You’ll notice that “organizing books” is not included in Paul’s list of charisms/gifts of the Spirit. But it should be. Think about all of the talents necessary for book organization that are transferrable to the life of the spirit:

  • Take up and read. In the fifth century, Augustine began the path from sex addicted profligate, pear thief, and disappointment to his mother toward becoming Saint Augustine when he overheard a child chanting “take up and read” (for some unknown reason). Augustine started reading scripture, got his shit together, and began his inexorable march toward the Christian Dudes Hall of Fame. My charism begins with recognizing that books change lives.
  • Improved memory. I have a general organizational strategy, but nothing precise and certainly nothing written down. But if I’m looking for a book that I haven’t touched in months, I can find it within 30 seconds 99% of the time. My book organization apparently mirrors the organization of my brain—which is either praiseworthy or scary. It does make me wonder why it makes sense to me for Barbara Kingsolver and Charles Dickens to share the same shelf. But it does.
  • Adaptability and creativity. None of the shelves in either of the bookcases in the library room are adjustable. This means that I have to adapt the book organization to a fixed framework, not the other way around. Just like the life of faith—it is extraordinarily flexible but does have parameters. I used to enjoy letting some books lean while others stood up straight and others rested on their side. No more—there isn’t space for leaning any more. Either be vertical or horizontal—take your pick. But within the defining parameters of both book organization and faith, the possibilities are endless. I know what the book organizing parameters are. The parameters of faith? Not so much.
  • The sacredness of physicality. Every book I own could be loaded onto a Kindle or some similar contraption, which would organize my reading material for me and produce what I want at a moment’s notice, just as Spotify does with my music and podcasts. Not doing it. Books are sacred objects—their physical properties (weight, stiffness of pages, smell) are part of what make them sacred. “Books are sacred??” you ask. “That’s going a bit far.” Not if book organization is your charism.

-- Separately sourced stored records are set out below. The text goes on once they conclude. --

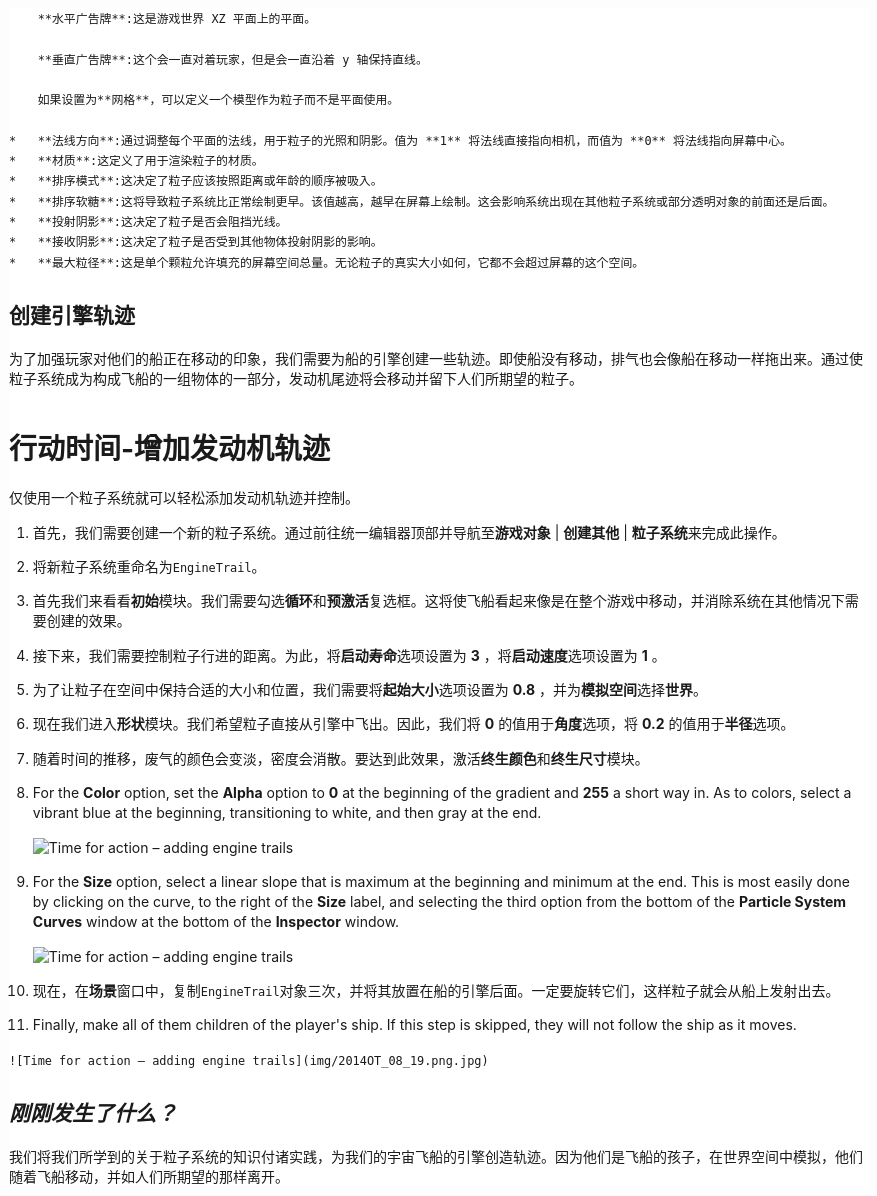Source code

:         **水平广告牌**:这是游戏世界 XZ 平面上的平面。

        **垂直广告牌**:这个会一直对着玩家，但是会一直沿着 y 轴保持直线。

        如果设置为**网格**，可以定义一个模型作为粒子而不是平面使用。

    *   **法线方向**:通过调整每个平面的法线，用于粒子的光照和阴影。值为 **1** 将法线直接指向相机，而值为 **0** 将法线指向屏幕中心。
    *   **材质**:这定义了用于渲染粒子的材质。
    *   **排序模式**:这决定了粒子应该按照距离或年龄的顺序被吸入。
    *   **排序软糖**:这将导致粒子系统比正常绘制更早。该值越高，越早在屏幕上绘制。这会影响系统出现在其他粒子系统或部分透明对象的前面还是后面。
    *   **投射阴影**:这决定了粒子是否会阻挡光线。
    *   **接收阴影**:这决定了粒子是否受到其他物体投射阴影的影响。
    *   **最大粒径**:这是单个颗粒允许填充的屏幕空间总量。无论粒子的真实大小如何，它都不会超过屏幕的这个空间。

## 创建引擎轨迹

为了加强玩家对他们的船正在移动的印象，我们需要为船的引擎创建一些轨迹。即使船没有移动，排气也会像船在移动一样拖出来。通过使粒子系统成为构成飞船的一组物体的一部分，发动机尾迹将会移动并留下人们所期望的粒子。

# 行动时间-增加发动机轨迹

仅使用一个粒子系统就可以轻松添加发动机轨迹并控制。

1.  首先，我们需要创建一个新的粒子系统。通过前往统一编辑器顶部并导航至**游戏对象** | **创建其他** | **粒子系统**来完成此操作。
2.  将新粒子系统重命名为`EngineTrail`。
3.  首先我们来看看**初始**模块。我们需要勾选**循环**和**预激活**复选框。这将使飞船看起来像是在整个游戏中移动，并消除系统在其他情况下需要创建的效果。
4.  接下来，我们需要控制粒子行进的距离。为此，将**启动寿命**选项设置为 **3** ，将**启动速度**选项设置为 **1** 。
5.  为了让粒子在空间中保持合适的大小和位置，我们需要将**起始大小**选项设置为 **0.8** ，并为**模拟空间**选择**世界**。
6.  现在我们进入**形状**模块。我们希望粒子直接从引擎中飞出。因此，我们将 **0** 的值用于**角度**选项，将 **0.2** 的值用于**半径**选项。
7.  随着时间的推移，废气的颜色会变淡，密度会消散。要达到此效果，激活**终生颜色**和**终生尺寸**模块。
8.  For the **Color** option, set the **Alpha** option to **0** at the beginning of the gradient and **255** a short way in. As to colors, select a vibrant blue at the beginning, transitioning to white, and then gray at the end.

    ![Time for action – adding engine trails](img/2014OT_08_17.png.jpg)

9.  For the **Size** option, select a linear slope that is maximum at the beginning and minimum at the end. This is most easily done by clicking on the curve, to the right of the **Size** label, and selecting the third option from the bottom of the **Particle System Curves** window at the bottom of the **Inspector** window.

    ![Time for action – adding engine trails](img/2014OT_08_18.png.jpg)

10.  现在，在**场景**窗口中，复制`EngineTrail`对象三次，并将其放置在船的引擎后面。一定要旋转它们，这样粒子就会从船上发射出去。
11.  Finally, make all of them children of the player's ship. If this step is skipped, they will not follow the ship as it moves.

    ![Time for action – adding engine trails](img/2014OT_08_19.png.jpg)

## *刚刚发生了什么？*

我们将我们所学到的关于粒子系统的知识付诸实践，为我们的宇宙飞船的引擎创造轨迹。因为他们是飞船的孩子，在世界空间中模拟，他们随着飞船移动，并如人们所期望的那样离开。
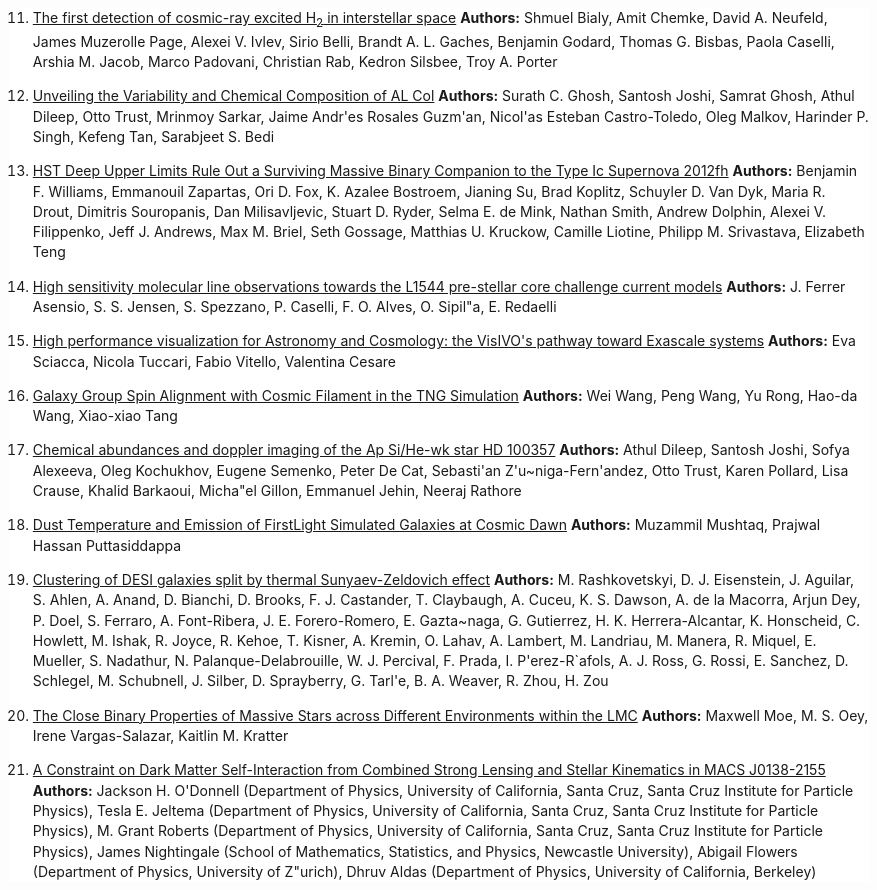 11. [The first detection of cosmic-ray excited H$_2$ in interstellar space](#user-content-link11)
**Authors:** Shmuel Bialy, Amit Chemke, David A. Neufeld, James Muzerolle Page, Alexei V. Ivlev, Sirio Belli, Brandt A. L. Gaches, Benjamin Godard, Thomas G. Bisbas, Paola Caselli, Arshia M. Jacob, Marco Padovani, Christian Rab, Kedron Silsbee, Troy A. Porter

12. [Unveiling the Variability and Chemical Composition of AL Col](#user-content-link12)
**Authors:** Surath C. Ghosh, Santosh Joshi, Samrat Ghosh, Athul Dileep, Otto Trust, Mrinmoy Sarkar, Jaime Andr\'es Rosales Guzm\'an, Nicol\'as Esteban Castro-Toledo, Oleg Malkov, Harinder P. Singh, Kefeng Tan, Sarabjeet S. Bedi

13. [HST Deep Upper Limits Rule Out a Surviving Massive Binary Companion to the Type Ic Supernova 2012fh](#user-content-link13)
**Authors:** Benjamin F. Williams, Emmanouil Zapartas, Ori D. Fox, K. Azalee Bostroem, Jianing Su, Brad Koplitz, Schuyler D. Van Dyk, Maria R. Drout, Dimitris Souropanis, Dan Milisavljevic, Stuart D. Ryder, Selma E. de Mink, Nathan Smith, Andrew Dolphin, Alexei V. Filippenko, Jeff J. Andrews, Max M. Briel, Seth Gossage, Matthias U. Kruckow, Camille Liotine, Philipp M. Srivastava, Elizabeth Teng

14. [High sensitivity molecular line observations towards the L1544 pre-stellar core challenge current models](#user-content-link14)
**Authors:** J. Ferrer Asensio, S. S. Jensen, S. Spezzano, P. Caselli, F. O. Alves, O. Sipil\"a, E. Redaelli

15. [High performance visualization for Astronomy and Cosmology: the VisIVO's pathway toward Exascale systems](#user-content-link15)
**Authors:** Eva Sciacca, Nicola Tuccari, Fabio Vitello, Valentina Cesare

16. [Galaxy Group Spin Alignment with Cosmic Filament in the TNG Simulation](#user-content-link16)
**Authors:** Wei Wang, Peng Wang, Yu Rong, Hao-da Wang, Xiao-xiao Tang

17. [Chemical abundances and doppler imaging of the Ap Si/He-wk star HD 100357](#user-content-link17)
**Authors:** Athul Dileep, Santosh Joshi, Sofya Alexeeva, Oleg Kochukhov, Eugene Semenko, Peter De Cat, Sebasti\'an Z\'u\~niga-Fern\'andez, Otto Trust, Karen Pollard, Lisa Crause, Khalid Barkaoui, Micha\"el Gillon, Emmanuel Jehin, Neeraj Rathore

18. [Dust Temperature and Emission of FirstLight Simulated Galaxies at Cosmic Dawn](#user-content-link18)
**Authors:** Muzammil Mushtaq, Prajwal Hassan Puttasiddappa

19. [Clustering of DESI galaxies split by thermal Sunyaev-Zeldovich effect](#user-content-link19)
**Authors:** M. Rashkovetskyi, D. J. Eisenstein, J. Aguilar, S. Ahlen, A. Anand, D. Bianchi, D. Brooks, F. J. Castander, T. Claybaugh, A. Cuceu, K. S. Dawson, A. de la Macorra, Arjun Dey, P. Doel, S. Ferraro, A. Font-Ribera, J. E. Forero-Romero, E. Gazta\~naga, G. Gutierrez, H. K. Herrera-Alcantar, K. Honscheid, C. Howlett, M. Ishak, R. Joyce, R. Kehoe, T. Kisner, A. Kremin, O. Lahav, A. Lambert, M. Landriau, M. Manera, R. Miquel, E. Mueller, S. Nadathur, N. Palanque-Delabrouille, W. J. Percival, F. Prada, I. P\'erez-R\`afols, A. J. Ross, G. Rossi, E. Sanchez, D. Schlegel, M. Schubnell, J. Silber, D. Sprayberry, G. Tarl\'e, B. A. Weaver, R. Zhou, H. Zou

20. [The Close Binary Properties of Massive Stars across Different Environments within the LMC](#user-content-link20)
**Authors:** Maxwell Moe, M. S. Oey, Irene Vargas-Salazar, Kaitlin M. Kratter

21. [A Constraint on Dark Matter Self-Interaction from Combined Strong Lensing and Stellar Kinematics in MACS J0138-2155](#user-content-link21)
**Authors:** Jackson H. O'Donnell (Department of Physics, University of California, Santa Cruz, Santa Cruz Institute for Particle Physics), Tesla E. Jeltema (Department of Physics, University of California, Santa Cruz, Santa Cruz Institute for Particle Physics), M. Grant Roberts (Department of Physics, University of California, Santa Cruz, Santa Cruz Institute for Particle Physics), James Nightingale (School of Mathematics, Statistics, and Physics, Newcastle University), Abigail Flowers (Department of Physics, University of Z\"urich), Dhruv Aldas (Department of Physics, University of California, Berkeley)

You like reading everything on a screen? Go for it. I read all student submissions, the headlines and opinion pages from two different papers every morning (guess which ones), and academic articles on a screen. But when it comes to real reading, the tactile physical experience is foundational. The difference between reading a book on a Kindle and reading it with the real thing in your hands is similar to the difference between teaching a class on Zoom and teaching in person. It’s the difference that Job is describing when, after God blows him out of the water following many chapters of silence, Job says “I have heard of you by the hearing of the ear, but now my eyes see you.” There’s nothing like the real thing.